"""
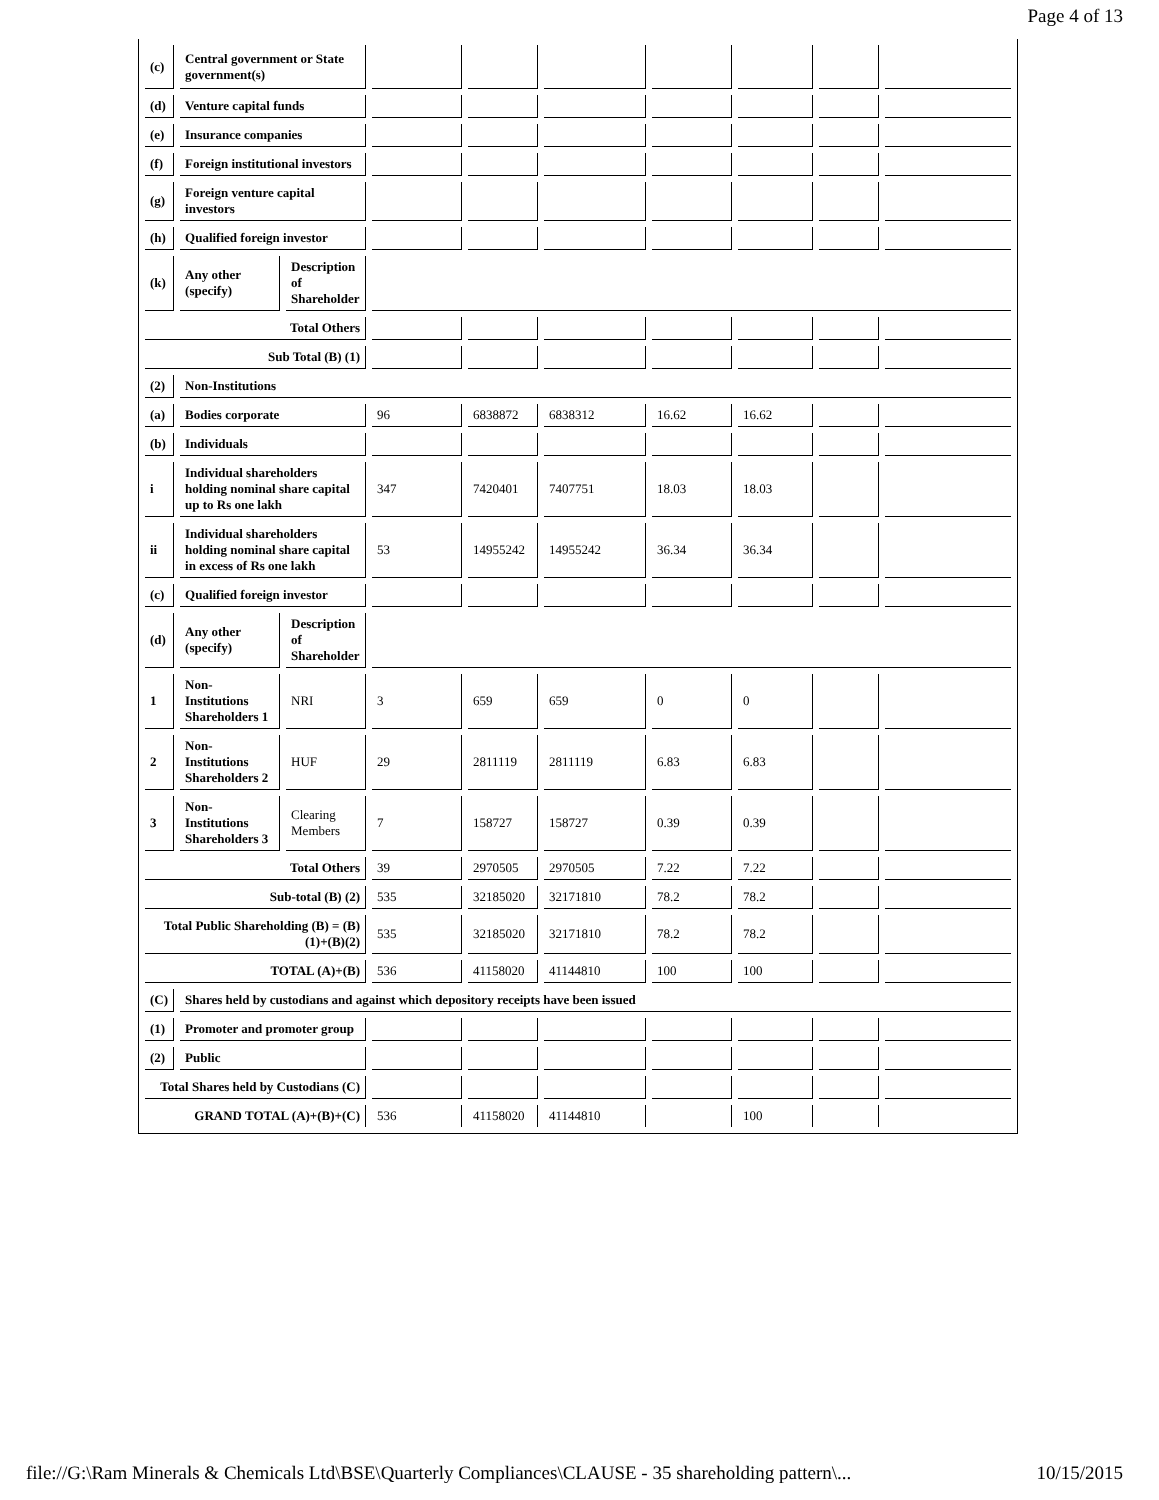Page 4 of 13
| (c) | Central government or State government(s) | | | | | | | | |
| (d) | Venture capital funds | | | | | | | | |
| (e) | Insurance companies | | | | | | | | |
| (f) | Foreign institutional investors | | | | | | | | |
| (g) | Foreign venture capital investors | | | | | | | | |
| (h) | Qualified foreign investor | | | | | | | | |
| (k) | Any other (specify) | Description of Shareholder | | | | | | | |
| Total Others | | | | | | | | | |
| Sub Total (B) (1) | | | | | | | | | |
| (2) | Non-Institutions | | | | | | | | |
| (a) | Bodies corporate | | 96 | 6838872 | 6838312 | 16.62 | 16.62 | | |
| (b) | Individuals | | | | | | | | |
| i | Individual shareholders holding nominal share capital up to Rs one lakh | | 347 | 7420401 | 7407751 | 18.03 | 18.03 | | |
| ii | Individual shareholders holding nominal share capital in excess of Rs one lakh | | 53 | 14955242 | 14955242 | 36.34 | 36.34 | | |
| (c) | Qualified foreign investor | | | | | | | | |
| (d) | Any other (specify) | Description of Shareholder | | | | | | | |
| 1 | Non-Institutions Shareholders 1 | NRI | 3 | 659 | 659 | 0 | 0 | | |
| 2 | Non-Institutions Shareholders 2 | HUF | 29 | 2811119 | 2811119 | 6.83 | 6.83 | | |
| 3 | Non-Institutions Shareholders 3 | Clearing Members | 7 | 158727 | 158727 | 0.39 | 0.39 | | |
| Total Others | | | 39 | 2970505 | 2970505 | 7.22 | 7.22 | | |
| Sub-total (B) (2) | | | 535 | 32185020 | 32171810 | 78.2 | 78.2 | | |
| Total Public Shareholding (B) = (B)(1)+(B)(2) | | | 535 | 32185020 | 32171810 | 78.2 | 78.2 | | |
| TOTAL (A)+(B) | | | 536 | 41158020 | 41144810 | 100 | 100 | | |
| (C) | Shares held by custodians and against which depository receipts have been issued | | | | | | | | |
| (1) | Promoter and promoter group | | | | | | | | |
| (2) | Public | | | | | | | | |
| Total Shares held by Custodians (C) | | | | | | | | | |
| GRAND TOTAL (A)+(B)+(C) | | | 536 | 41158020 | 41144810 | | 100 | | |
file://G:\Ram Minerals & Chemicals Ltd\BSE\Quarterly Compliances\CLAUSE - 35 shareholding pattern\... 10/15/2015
"""
TASK — Sift the material for lines with the string "Others". Copy each one found.

RESULT FOR THIS EXERCISE —
| Total Others | | | | | | | | | |
| Total Others | | | 39 | 2970505 | 2970505 | 7.22 | 7.22 | | |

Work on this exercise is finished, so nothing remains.